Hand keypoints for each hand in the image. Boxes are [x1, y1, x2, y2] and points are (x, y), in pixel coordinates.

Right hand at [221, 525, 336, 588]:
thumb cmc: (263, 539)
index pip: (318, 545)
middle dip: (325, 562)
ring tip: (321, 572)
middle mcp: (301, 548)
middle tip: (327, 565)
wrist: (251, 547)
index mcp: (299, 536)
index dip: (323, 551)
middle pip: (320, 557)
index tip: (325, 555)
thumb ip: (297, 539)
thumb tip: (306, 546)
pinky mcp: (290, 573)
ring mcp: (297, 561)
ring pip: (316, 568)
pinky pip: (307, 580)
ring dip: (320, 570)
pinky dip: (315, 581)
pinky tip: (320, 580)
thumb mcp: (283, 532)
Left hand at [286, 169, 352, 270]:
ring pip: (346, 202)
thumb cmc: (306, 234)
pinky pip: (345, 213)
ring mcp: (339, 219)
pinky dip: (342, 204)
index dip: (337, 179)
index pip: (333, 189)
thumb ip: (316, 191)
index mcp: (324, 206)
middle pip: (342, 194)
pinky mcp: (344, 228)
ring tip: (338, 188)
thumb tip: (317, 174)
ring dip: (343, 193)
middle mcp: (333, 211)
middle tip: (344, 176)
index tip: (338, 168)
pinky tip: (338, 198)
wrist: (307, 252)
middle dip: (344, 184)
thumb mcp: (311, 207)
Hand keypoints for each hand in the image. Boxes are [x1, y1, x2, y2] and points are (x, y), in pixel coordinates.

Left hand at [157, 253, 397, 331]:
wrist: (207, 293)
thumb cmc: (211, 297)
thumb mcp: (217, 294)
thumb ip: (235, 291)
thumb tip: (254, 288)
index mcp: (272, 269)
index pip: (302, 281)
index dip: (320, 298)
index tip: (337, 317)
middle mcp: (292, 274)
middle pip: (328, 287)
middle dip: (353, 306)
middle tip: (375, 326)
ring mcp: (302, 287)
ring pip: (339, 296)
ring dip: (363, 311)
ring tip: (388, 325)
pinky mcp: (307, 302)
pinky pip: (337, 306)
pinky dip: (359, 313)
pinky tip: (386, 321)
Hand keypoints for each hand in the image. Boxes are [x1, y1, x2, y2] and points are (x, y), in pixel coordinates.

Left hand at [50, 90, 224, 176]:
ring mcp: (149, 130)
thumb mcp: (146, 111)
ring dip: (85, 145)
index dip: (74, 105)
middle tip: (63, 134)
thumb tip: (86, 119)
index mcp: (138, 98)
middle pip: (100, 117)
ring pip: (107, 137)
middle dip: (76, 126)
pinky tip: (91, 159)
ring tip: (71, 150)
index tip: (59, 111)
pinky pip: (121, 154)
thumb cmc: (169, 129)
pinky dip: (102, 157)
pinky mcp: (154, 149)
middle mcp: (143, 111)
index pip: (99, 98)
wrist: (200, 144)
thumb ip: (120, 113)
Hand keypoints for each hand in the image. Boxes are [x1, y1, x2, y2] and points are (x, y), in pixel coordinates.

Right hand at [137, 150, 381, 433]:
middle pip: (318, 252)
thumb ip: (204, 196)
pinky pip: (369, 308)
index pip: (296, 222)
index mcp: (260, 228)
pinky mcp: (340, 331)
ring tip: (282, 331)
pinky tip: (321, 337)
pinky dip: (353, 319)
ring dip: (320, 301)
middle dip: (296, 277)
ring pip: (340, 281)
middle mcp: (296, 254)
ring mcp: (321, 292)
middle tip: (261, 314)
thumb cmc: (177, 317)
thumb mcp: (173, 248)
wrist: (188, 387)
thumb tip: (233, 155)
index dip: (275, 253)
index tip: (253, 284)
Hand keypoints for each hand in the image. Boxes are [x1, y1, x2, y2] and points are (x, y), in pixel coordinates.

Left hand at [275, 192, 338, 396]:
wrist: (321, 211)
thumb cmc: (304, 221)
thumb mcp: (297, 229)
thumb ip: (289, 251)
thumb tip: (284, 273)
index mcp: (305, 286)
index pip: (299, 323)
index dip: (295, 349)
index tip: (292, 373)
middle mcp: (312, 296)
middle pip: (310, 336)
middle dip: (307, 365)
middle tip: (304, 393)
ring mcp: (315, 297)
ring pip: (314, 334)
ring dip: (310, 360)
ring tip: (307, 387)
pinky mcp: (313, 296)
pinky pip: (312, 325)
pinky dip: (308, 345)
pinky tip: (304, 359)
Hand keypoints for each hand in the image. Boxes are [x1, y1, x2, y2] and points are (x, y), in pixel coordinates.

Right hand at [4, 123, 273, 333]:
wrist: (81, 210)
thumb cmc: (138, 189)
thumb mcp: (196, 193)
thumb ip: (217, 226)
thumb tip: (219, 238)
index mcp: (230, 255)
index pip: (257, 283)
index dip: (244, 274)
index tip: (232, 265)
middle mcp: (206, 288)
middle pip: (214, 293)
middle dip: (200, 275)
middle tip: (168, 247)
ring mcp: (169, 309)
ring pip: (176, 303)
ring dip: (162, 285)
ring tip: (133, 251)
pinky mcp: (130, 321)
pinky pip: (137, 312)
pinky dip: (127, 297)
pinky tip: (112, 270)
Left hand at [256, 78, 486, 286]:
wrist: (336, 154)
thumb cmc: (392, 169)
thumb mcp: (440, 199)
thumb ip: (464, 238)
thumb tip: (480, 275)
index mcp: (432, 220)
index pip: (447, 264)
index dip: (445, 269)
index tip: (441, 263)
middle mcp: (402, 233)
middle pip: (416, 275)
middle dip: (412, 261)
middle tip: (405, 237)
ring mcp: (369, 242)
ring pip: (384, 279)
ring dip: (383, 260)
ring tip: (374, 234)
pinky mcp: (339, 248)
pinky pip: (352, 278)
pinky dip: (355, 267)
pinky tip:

· · ·

Print all the data exactly as shown above.

Hand keypoints for each hand in the image. Boxes are [x1, y1, x2, y2] and points are (x, y), in pixel coordinates.

Right hand at [221, 525, 336, 588]:
thumb cmc: (263, 539)
index pip: (318, 545)
middle dip: (325, 562)
ring tip: (321, 572)
middle mcp: (301, 548)
middle tip: (327, 565)
wrist: (251, 547)
index mcp: (299, 536)
index dip: (323, 551)
middle pip: (320, 557)
index tip: (325, 555)
thumb ip: (297, 539)
thumb tip: (306, 546)
pinky mcp: (290, 573)
ring mcp: (297, 561)
ring pip: (316, 568)
pinky pip: (307, 580)
ring dip: (320, 570)
pinky dip: (315, 581)
pinky tip: (320, 580)
thumb mcp: (283, 532)
Left hand at [286, 169, 352, 270]:
ring pip: (346, 202)
thumb cmc: (306, 234)
pinky pip: (345, 213)
ring mcp: (339, 219)
pinky dip: (342, 204)
index dip: (337, 179)
index pip: (333, 189)
thumb ip: (316, 191)
index mcp: (324, 206)
middle pip: (342, 194)
pinky mcp: (344, 228)
ring tip: (338, 188)
thumb tip: (317, 174)
ring dip: (343, 193)
middle mcp: (333, 211)
middle tip: (344, 176)
index tip: (338, 168)
pinky tip: (338, 198)
wrist: (307, 252)
middle dip: (344, 184)
thumb mcp: (311, 207)
Hand keypoints for each hand in the image. Boxes are [x1, y1, x2, y2] and points are (x, y), in pixel coordinates.

Left hand at [157, 253, 397, 331]:
wrist: (207, 293)
thumb cmc: (211, 297)
thumb mcp: (217, 294)
thumb ip: (235, 291)
thumb tip: (254, 288)
index mcp: (272, 269)
index pip: (302, 281)
index dip: (320, 298)
index tip: (337, 317)
middle mcp: (292, 274)
middle pip: (328, 287)
middle dip: (353, 306)
middle tip: (375, 326)
ring mcp: (302, 287)
ring pip: (339, 296)
ring dip: (363, 311)
ring tip: (388, 325)
pinky mcp: (307, 302)
pinky pip: (337, 306)
pinky dip: (359, 313)
pinky tip: (386, 321)
Hand keypoints for each hand in the image. Boxes are [x1, y1, x2, y2] and points are (x, y), in pixel coordinates.

Left hand at [50, 90, 224, 176]:
ring mcp: (149, 130)
thumb mcp: (146, 111)
ring dip: (85, 145)
index dip: (74, 105)
middle tip: (63, 134)
thumb tip: (86, 119)
index mcp: (138, 98)
middle pip: (100, 117)
ring pip: (107, 137)
middle dip: (76, 126)
pinky tip: (91, 159)
ring tip: (71, 150)
index tip: (59, 111)
pinky pip: (121, 154)
thumb cmc: (169, 129)
pinky dip: (102, 157)
pinky mcp: (154, 149)
middle mcp: (143, 111)
index pip: (99, 98)
wrist: (200, 144)
thumb ip: (120, 113)
Hand keypoints for each hand in the image. Boxes are [x1, y1, x2, y2] and points are (x, y), in pixel coordinates.

Right hand at [137, 150, 381, 433]:
middle pip: (318, 252)
thumb ip: (204, 196)
pinky pip: (369, 308)
index pip: (296, 222)
index mcp: (260, 228)
pinky mcp: (340, 331)
ring tip: (282, 331)
pinky tip: (321, 337)
pinky dip: (353, 319)
ring dip: (320, 301)
middle dip: (296, 277)
ring pip: (340, 281)
middle mcp: (296, 254)
ring mcp: (321, 292)
middle tip: (261, 314)
thumb cmc: (177, 317)
thumb mcp: (173, 248)
wrist: (188, 387)
thumb tip: (233, 155)
index dip: (275, 253)
index tip: (253, 284)
Hand keypoints for each hand in the image. Boxes are [x1, y1, x2, y2] and points are (x, y), in pixel coordinates.

Left hand at [275, 192, 338, 396]:
wrist: (321, 211)
thumb cmc: (304, 221)
thumb mcp: (297, 229)
thumb ip: (289, 251)
thumb tip: (284, 273)
index mcp: (305, 286)
index pip: (299, 323)
index dip: (295, 349)
index tip: (292, 373)
middle mcp: (312, 296)
middle pip: (310, 336)
middle dip: (307, 365)
middle tip: (304, 393)
ring mcp: (315, 297)
ring pip: (314, 334)
ring dip: (310, 360)
ring tip: (307, 387)
pinky mcp: (313, 296)
pinky pip: (312, 325)
pinky dip: (308, 345)
pinky tip: (304, 359)
Hand keypoints for each hand in the image. Boxes are [x1, y1, x2, y2] and points are (x, y), in pixel coordinates.

Right hand at [4, 123, 273, 333]:
wrist: (81, 210)
thumb cmc: (138, 189)
thumb mcp: (196, 193)
thumb ip: (217, 226)
thumb tip: (219, 238)
index mcp: (230, 255)
index pip: (257, 283)
index dip: (244, 274)
index tip: (232, 265)
middle mcp: (206, 288)
middle pip: (214, 293)
middle dip: (200, 275)
middle tip: (168, 247)
ring mcp: (169, 309)
ring pip: (176, 303)
ring dip: (162, 285)
ring tip: (133, 251)
pinky mcp: (130, 321)
pinky pip: (137, 312)
pinky dip: (127, 297)
pinky tip: (112, 270)
Left hand at [256, 78, 486, 286]:
wrist: (336, 154)
thumb cmc: (392, 169)
thumb mcp: (440, 199)
thumb ip: (464, 238)
thumb tip: (480, 275)
index mcp: (432, 220)
index pip: (447, 264)
index dip: (445, 269)
index tip: (441, 263)
middle mcp: (402, 233)
middle pip: (416, 275)
middle dip: (412, 261)
middle tip: (405, 237)
ring mcp: (369, 242)
ring pip: (384, 279)
ring dip: (383, 260)
ring tip: (374, 234)
pinky mcp: (339, 248)
pinky pip: (352, 278)
pinky dip: (355, 267)
pinky tip:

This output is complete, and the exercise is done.